## [WHAT TO DO]
Reproduce every line of the records below without changing anything.

## [RECORDED INFORMATION]
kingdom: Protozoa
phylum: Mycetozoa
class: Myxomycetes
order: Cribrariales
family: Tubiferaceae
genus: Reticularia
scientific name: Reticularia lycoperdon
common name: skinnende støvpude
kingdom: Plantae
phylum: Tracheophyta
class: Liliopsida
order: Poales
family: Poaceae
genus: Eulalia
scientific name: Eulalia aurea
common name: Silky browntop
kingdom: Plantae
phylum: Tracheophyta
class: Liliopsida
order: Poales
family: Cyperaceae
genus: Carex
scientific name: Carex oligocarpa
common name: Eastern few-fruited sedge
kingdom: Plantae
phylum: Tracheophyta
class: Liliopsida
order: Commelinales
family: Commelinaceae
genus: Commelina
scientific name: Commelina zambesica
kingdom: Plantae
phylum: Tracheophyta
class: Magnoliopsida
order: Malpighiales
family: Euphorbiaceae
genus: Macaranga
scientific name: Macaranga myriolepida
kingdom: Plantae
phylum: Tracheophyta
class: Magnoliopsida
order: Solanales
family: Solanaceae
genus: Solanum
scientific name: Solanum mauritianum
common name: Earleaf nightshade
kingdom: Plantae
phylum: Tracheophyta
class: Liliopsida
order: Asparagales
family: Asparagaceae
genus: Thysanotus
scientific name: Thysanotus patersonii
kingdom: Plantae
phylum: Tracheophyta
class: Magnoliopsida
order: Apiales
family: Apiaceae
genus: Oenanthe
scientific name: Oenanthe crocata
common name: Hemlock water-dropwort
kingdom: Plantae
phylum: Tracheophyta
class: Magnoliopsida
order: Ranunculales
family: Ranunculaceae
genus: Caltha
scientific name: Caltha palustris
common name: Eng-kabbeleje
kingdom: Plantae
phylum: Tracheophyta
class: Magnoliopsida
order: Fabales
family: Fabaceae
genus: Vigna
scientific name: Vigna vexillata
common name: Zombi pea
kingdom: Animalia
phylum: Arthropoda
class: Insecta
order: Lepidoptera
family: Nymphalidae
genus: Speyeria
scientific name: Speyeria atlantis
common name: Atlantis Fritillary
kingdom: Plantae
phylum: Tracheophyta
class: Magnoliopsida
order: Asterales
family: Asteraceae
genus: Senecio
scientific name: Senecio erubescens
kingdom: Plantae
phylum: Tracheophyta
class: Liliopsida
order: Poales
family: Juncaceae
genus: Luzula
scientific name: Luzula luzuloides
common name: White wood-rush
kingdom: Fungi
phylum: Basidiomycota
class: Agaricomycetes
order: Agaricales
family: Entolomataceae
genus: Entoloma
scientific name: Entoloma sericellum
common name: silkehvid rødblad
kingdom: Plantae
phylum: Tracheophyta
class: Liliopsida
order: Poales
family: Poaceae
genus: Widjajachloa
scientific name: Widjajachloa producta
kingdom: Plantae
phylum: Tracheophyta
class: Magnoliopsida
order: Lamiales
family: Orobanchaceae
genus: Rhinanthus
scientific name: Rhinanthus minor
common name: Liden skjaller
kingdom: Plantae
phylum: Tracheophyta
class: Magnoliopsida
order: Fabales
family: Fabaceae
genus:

## [EXERCISE RESULT]
kingdom: Protozoa
phylum: Mycetozoa
class: Myxomycetes
order: Cribrariales
family: Tubiferaceae
genus: Reticularia
scientific name: Reticularia lycoperdon
common name: skinnende støvpude
kingdom: Plantae
phylum: Tracheophyta
class: Liliopsida
order: Poales
family: Poaceae
genus: Eulalia
scientific name: Eulalia aurea
common name: Silky browntop
kingdom: Plantae
phylum: Tracheophyta
class: Liliopsida
order: Poales
family: Cyperaceae
genus: Carex
scientific name: Carex oligocarpa
common name: Eastern few-fruited sedge
kingdom: Plantae
phylum: Tracheophyta
class: Liliopsida
order: Commelinales
family: Commelinaceae
genus: Commelina
scientific name: Commelina zambesica
kingdom: Plantae
phylum: Tracheophyta
class: Magnoliopsida
order: Malpighiales
family: Euphorbiaceae
genus: Macaranga
scientific name: Macaranga myriolepida
kingdom: Plantae
phylum: Tracheophyta
class: Magnoliopsida
order: Solanales
family: Solanaceae
genus: Solanum
scientific name: Solanum mauritianum
common name: Earleaf nightshade
kingdom: Plantae
phylum: Tracheophyta
class: Liliopsida
order: Asparagales
family: Asparagaceae
genus: Thysanotus
scientific name: Thysanotus patersonii
kingdom: Plantae
phylum: Tracheophyta
class: Magnoliopsida
order: Apiales
family: Apiaceae
genus: Oenanthe
scientific name: Oenanthe crocata
common name: Hemlock water-dropwort
kingdom: Plantae
phylum: Tracheophyta
class: Magnoliopsida
order: Ranunculales
family: Ranunculaceae
genus: Caltha
scientific name: Caltha palustris
common name: Eng-kabbeleje
kingdom: Plantae
phylum: Tracheophyta
class: Magnoliopsida
order: Fabales
family: Fabaceae
genus: Vigna
scientific name: Vigna vexillata
common name: Zombi pea
kingdom: Animalia
phylum: Arthropoda
class: Insecta
order: Lepidoptera
family: Nymphalidae
genus: Speyeria
scientific name: Speyeria atlantis
common name: Atlantis Fritillary
kingdom: Plantae
phylum: Tracheophyta
class: Magnoliopsida
order: Asterales
family: Asteraceae
genus: Senecio
scientific name: Senecio erubescens
kingdom: Plantae
phylum: Tracheophyta
class: Liliopsida
order: Poales
family: Juncaceae
genus: Luzula
scientific name: Luzula luzuloides
common name: White wood-rush
kingdom: Fungi
phylum: Basidiomycota
class: Agaricomycetes
order: Agaricales
family: Entolomataceae
genus: Entoloma
scientific name: Entoloma sericellum
common name: silkehvid rødblad
kingdom: Plantae
phylum: Tracheophyta
class: Liliopsida
order: Poales
family: Poaceae
genus: Widjajachloa
scientific name: Widjajachloa producta
kingdom: Plantae
phylum: Tracheophyta
class: Magnoliopsida
order: Lamiales
family: Orobanchaceae
genus: Rhinanthus
scientific name: Rhinanthus minor
common name: Liden skjaller
kingdom: Plantae
phylum: Tracheophyta
class: Magnoliopsida
order: Fabales
family: Fabaceae
genus:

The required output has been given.